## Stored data
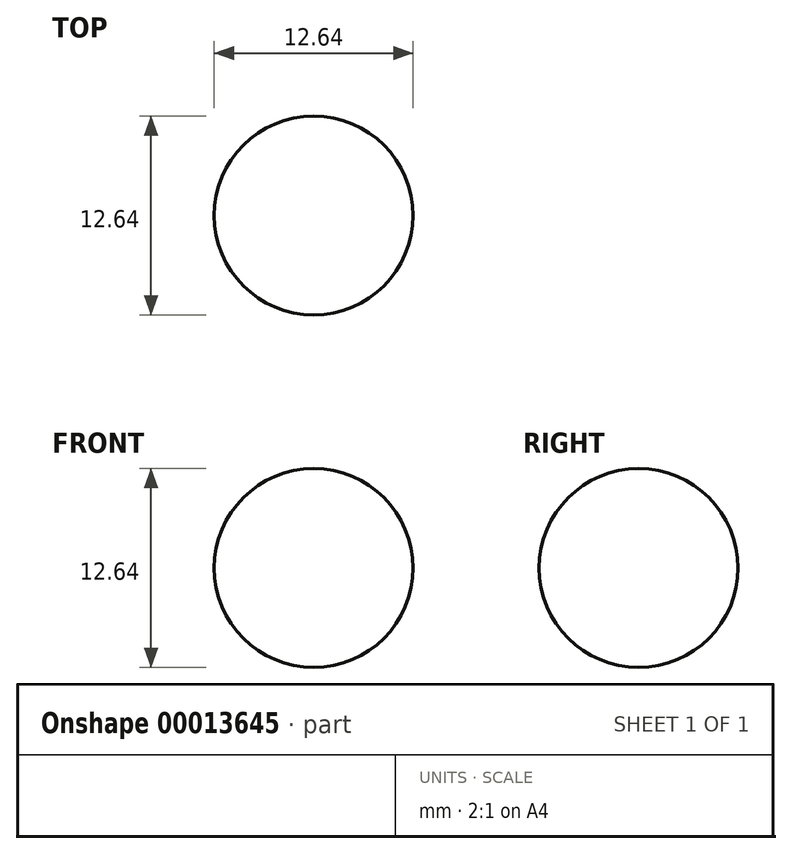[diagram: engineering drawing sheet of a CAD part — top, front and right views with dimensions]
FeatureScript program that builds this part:
annotation { "Feature Type Name" : "Feature", "Feature Type Description" : "" }
export const myFeature = defineFeature(function(context is Context, id is Id, definition is map)
    precondition{}
    {
        {
            var Q0;
            Q0=qCreatedBy(makeId("Top.planeOp"),FACE);
            var sketch = newSketch(context, id + "F0", { "sketchPlane" : qUnion([Q0])});
            skCircle(sketch, "E0", {"center": v(0, 0) * mm, "radius": 6.35 * mm});
            skCircle(sketch, "E1", {"center": v(0, 0) * mm, "radius": 6.32 * mm});
            skLineSegment(sketch, "E2", {"start": v(0, 6.35) * mm, "end": v(0, -6.35) * mm});
            skSolve(sketch);
        }
        {
            var Q0;
            {var subQ0=sQuery(id+"F0.wireOp",EDGE,"E2");var subQ1=sQuery(id+"F0.wireOp",EDGE,"E1");var subQ3=makeQuery(id+"F0.imprint","INTERSECT",VERTEX,{"disambiguationData":[OD(0.0)],"derivedFrom":[subQ1,subQ0]});Q0=makeQuery(id+"F0.imprint","IMPRINT",FACE,{"disambiguationData":[TD([[makeQuery(id+"F0.imprint","IMPRINT",EDGE,{"disambiguationData":[TD([[subQ3,1.0]])],"derivedFrom":subQ1}),1.0]])]});}
            var Q1;
            Q1=sQuery(id+"F0.wireOp",EDGE,"E2");
            revolve(context, id + "F1", {"entities" : qUnion([Q0]), "axis" : qUnion([Q1]), "revolveType" : RevolveType.FULL});
        }
    });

## STATED EXERCISE
Write out every line of the entries above word for word, leaving out the pictures.

## SOLUTION
[diagram: engineering drawing sheet of a CAD part — top, front and right views with dimensions]
FeatureScript program that builds this part:
annotation { "Feature Type Name" : "Feature", "Feature Type Description" : "" }
export const myFeature = defineFeature(function(context is Context, id is Id, definition is map)
    precondition{}
    {
        {
            var Q0;
            Q0=qCreatedBy(makeId("Top.planeOp"),FACE);
            var sketch = newSketch(context, id + "F0", { "sketchPlane" : qUnion([Q0])});
            skCircle(sketch, "E0", {"center": v(0, 0) * mm, "radius": 6.35 * mm});
            skCircle(sketch, "E1", {"center": v(0, 0) * mm, "radius": 6.32 * mm});
            skLineSegment(sketch, "E2", {"start": v(0, 6.35) * mm, "end": v(0, -6.35) * mm});
            skSolve(sketch);
        }
        {
            var Q0;
            {var subQ0=sQuery(id+"F0.wireOp",EDGE,"E2");var subQ1=sQuery(id+"F0.wireOp",EDGE,"E1");var subQ3=makeQuery(id+"F0.imprint","INTERSECT",VERTEX,{"disambiguationData":[OD(0.0)],"derivedFrom":[subQ1,subQ0]});Q0=makeQuery(id+"F0.imprint","IMPRINT",FACE,{"disambiguationData":[TD([[makeQuery(id+"F0.imprint","IMPRINT",EDGE,{"disambiguationData":[TD([[subQ3,1.0]])],"derivedFrom":subQ1}),1.0]])]});}
            var Q1;
            Q1=sQuery(id+"F0.wireOp",EDGE,"E2");
            revolve(context, id + "F1", {"entities" : qUnion([Q0]), "axis" : qUnion([Q1]), "revolveType" : RevolveType.FULL});
        }
    });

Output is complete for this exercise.